Before he became America's first big screen action superstar, Douglas Fairbanks was a leading man on the stage, a natural at light romantic comedy and drama who had a knack for working an acrobatic flair into his performances. It made him a star on Broadway in 1908 and, according to biographer Tracey Goessel, he had his eye on the movies, which were coming of age in the 1910s. He even made a screen test in 1912, but he resisted the leap until 1915, when the Triangle Film Corporation signed him for a ten-week shoot at an impressive $2,000 a week. It was far more than he was making in the theater so he packed his family off to Hollywood to make his feature debut.
Triangle was formed as a partnership between three of the biggest filmmakers in Hollywood – D.W. Griffith (fresh from the success of Birth of a Nation, 1915), slapstick comedy specialist Mack Sennett of Keystone Kops fame and westerns specialist Thomas H. Ince. Fairbanks was signed to Griffith's Fine Arts unit. Griffith didn't direct Fairbanks' debut The Lamb (1915), which he assigned to his assistant William Christy Cabanne, but he supervised the production and recognized a star in the making. He signed Fairbanks to a three-year contract before the film even opened.
Fairbanks was reunited with Cabanne for Double Trouble, a light comic drama with a split personality twist. He begins as timid, fussy banker and Sunday school teacher who, while on vacation, is knocked out by robbers. The blow brings out an entirely new personality, a confident and aggressive self-made man who becomes the corrupt mayor of an oil boom town. It's Doctor Jekyll and Mr. Hyde as a romantic comedy.
A train journey plays a central role in the plot, and the filmmakers had the Los Angeles district manager for the Pullman Co. design and supervise the construction of a complete Pullman car in the studio to ensure authenticity. The production found its boom town in nearby Santa Ana, where the mayor welcomed the director with the key to the city and extended the cooperation of the fire department, the police and other public amenities to the production. The final act includes a parade and reportedly 4,000 extras.

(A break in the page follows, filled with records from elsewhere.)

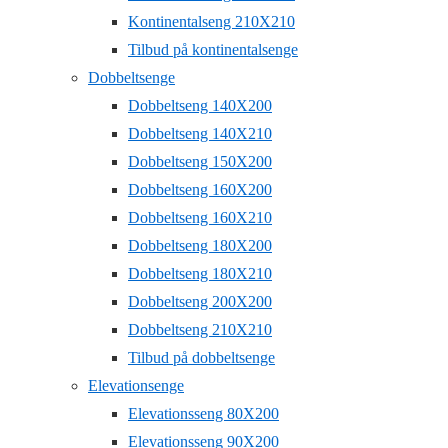
Kontinentalseng 210X210
Tilbud på kontinentalsenge
Dobbeltsenge
Dobbeltseng 140X200
Dobbeltseng 140X210
Dobbeltseng 150X200
Dobbeltseng 160X200
Dobbeltseng 160X210
Dobbeltseng 180X200
Dobbeltseng 180X210
Dobbeltseng 200X200
Dobbeltseng 210X210
Tilbud på dobbeltsenge
Elevationsenge
Elevationsseng 80X200
Elevationsseng 90X200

Double Trouble was completed quickly and released five weeks after the premiere of The Lamb, making its debut in a program consisting of two Triangle features and two Keystone comedy shorts. Double Trouble was singled out by reviewers as the standout of the program, and Fairbanks was warmly received by audiences and critics alike.
It's a curiosity in the career of Fairbanks. Instead of the gymnastic stunts audiences came to expect, Double Trouble displays his talents as a character actor. And it's the first and last time that Fairbanks would play a villain, even in a comic vein. With his next film, His Picture in the Papers (1916), he found the mix of light romance, can-do enthusiasm and acrobatic flourish that would soon make him one of the biggest movie stars in the world.
Sources:
The First King of Hollywood: The Life of Douglas Fairbanks, Tracey Goessel. Chicago Review Press, 2016.
American Silent Horror, Science Fiction and Fantasy Feature Films, 1913-1929, John T. Soister and Henry Nicolella. McFarland and Company, 2012.
Douglas Fairbanks, Jeffrey Vance. University of California Press, 2008.